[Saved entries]
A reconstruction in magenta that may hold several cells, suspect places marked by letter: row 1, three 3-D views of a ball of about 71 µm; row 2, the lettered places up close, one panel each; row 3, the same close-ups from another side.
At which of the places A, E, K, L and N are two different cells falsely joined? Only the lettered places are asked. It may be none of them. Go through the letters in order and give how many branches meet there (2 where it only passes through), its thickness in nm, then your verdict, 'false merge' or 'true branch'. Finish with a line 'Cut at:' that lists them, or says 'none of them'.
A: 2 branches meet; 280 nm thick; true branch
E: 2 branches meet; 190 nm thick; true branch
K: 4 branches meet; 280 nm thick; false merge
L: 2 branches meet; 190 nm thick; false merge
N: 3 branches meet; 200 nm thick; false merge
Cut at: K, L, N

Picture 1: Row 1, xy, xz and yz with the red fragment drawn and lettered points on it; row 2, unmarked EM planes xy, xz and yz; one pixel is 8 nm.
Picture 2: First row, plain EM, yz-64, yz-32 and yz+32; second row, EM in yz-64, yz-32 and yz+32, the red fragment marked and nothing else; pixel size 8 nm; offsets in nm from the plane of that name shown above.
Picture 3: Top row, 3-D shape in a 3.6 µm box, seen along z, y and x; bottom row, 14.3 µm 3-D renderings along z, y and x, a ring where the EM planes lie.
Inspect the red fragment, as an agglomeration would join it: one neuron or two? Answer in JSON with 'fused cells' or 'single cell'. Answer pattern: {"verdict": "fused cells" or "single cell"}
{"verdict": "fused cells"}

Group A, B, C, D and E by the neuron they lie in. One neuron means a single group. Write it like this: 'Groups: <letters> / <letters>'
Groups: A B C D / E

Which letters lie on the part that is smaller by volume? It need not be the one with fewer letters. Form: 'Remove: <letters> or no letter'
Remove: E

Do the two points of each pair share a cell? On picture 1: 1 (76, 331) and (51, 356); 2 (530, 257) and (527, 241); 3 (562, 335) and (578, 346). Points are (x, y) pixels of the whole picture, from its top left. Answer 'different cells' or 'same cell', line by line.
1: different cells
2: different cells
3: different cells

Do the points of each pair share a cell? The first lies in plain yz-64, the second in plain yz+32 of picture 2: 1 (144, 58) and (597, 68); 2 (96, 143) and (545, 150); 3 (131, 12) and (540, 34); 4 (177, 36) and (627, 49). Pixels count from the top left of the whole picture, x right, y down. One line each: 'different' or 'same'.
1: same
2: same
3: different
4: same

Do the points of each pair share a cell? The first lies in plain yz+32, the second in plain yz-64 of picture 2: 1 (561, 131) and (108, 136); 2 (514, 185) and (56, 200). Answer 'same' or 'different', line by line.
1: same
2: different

## [About this task]
After reading the data above, return it verbatim in full.

## [Solution below]
A reconstruction in magenta that may hold several cells, suspect places marked by letter: row 1, three 3-D views of a ball of about 71 µm; row 2, the lettered places up close, one panel each; row 3, the same close-ups from another side.
At which of the places A, E, K, L and N are two different cells falsely joined? Only the lettered places are asked. It may be none of them. Go through the letters in order and give how many branches meet there (2 where it only passes through), its thickness in nm, then your verdict, 'false merge' or 'true branch'. Finish with a line 'Cut at:' that lists them, or says 'none of them'.
A: 2 branches meet; 280 nm thick; true branch
E: 2 branches meet; 190 nm thick; true branch
K: 4 branches meet; 280 nm thick; false merge
L: 2 branches meet; 190 nm thick; false merge
N: 3 branches meet; 200 nm thick; false merge
Cut at: K, L, N

Picture 1: Row 1, xy, xz and yz with the red fragment drawn and lettered points on it; row 2, unmarked EM planes xy, xz and yz; one pixel is 8 nm.
Picture 2: First row, plain EM, yz-64, yz-32 and yz+32; second row, EM in yz-64, yz-32 and yz+32, the red fragment marked and nothing else; pixel size 8 nm; offsets in nm from the plane of that name shown above.
Picture 3: Top row, 3-D shape in a 3.6 µm box, seen along z, y and x; bottom row, 14.3 µm 3-D renderings along z, y and x, a ring where the EM planes lie.
Inspect the red fragment, as an agglomeration would join it: one neuron or two? Answer in JSON with 'fused cells' or 'single cell'. Answer pattern: {"verdict": "fused cells" or "single cell"}
{"verdict": "fused cells"}

Group A, B, C, D and E by the neuron they lie in. One neuron means a single group. Write it like this: 'Groups: <letters> / <letters>'
Groups: A B C D / E

Which letters lie on the part that is smaller by volume? It need not be the one with fewer letters. Form: 'Remove: <letters> or no letter'
Remove: E

Do the two points of each pair share a cell? On picture 1: 1 (76, 331) and (51, 356); 2 (530, 257) and (527, 241); 3 (562, 335) and (578, 346). Points are (x, y) pixels of the whole picture, from its top left. Answer 'different cells' or 'same cell', line by line.
1: different cells
2: different cells
3: different cells

Do the points of each pair share a cell? The first lies in plain yz-64, the second in plain yz+32 of picture 2: 1 (144, 58) and (597, 68); 2 (96, 143) and (545, 150); 3 (131, 12) and (540, 34); 4 (177, 36) and (627, 49). Pixels count from the top left of the whole picture, x right, y down. One line each: 'different' or 'same'.
1: same
2: same
3: different
4: same

Do the points of each pair share a cell? The first lies in plain yz+32, the second in plain yz-64 of picture 2: 1 (561, 131) and (108, 136); 2 (514, 185) and (56, 200). Answer 'same' or 'different', line by line.
1: same
2: different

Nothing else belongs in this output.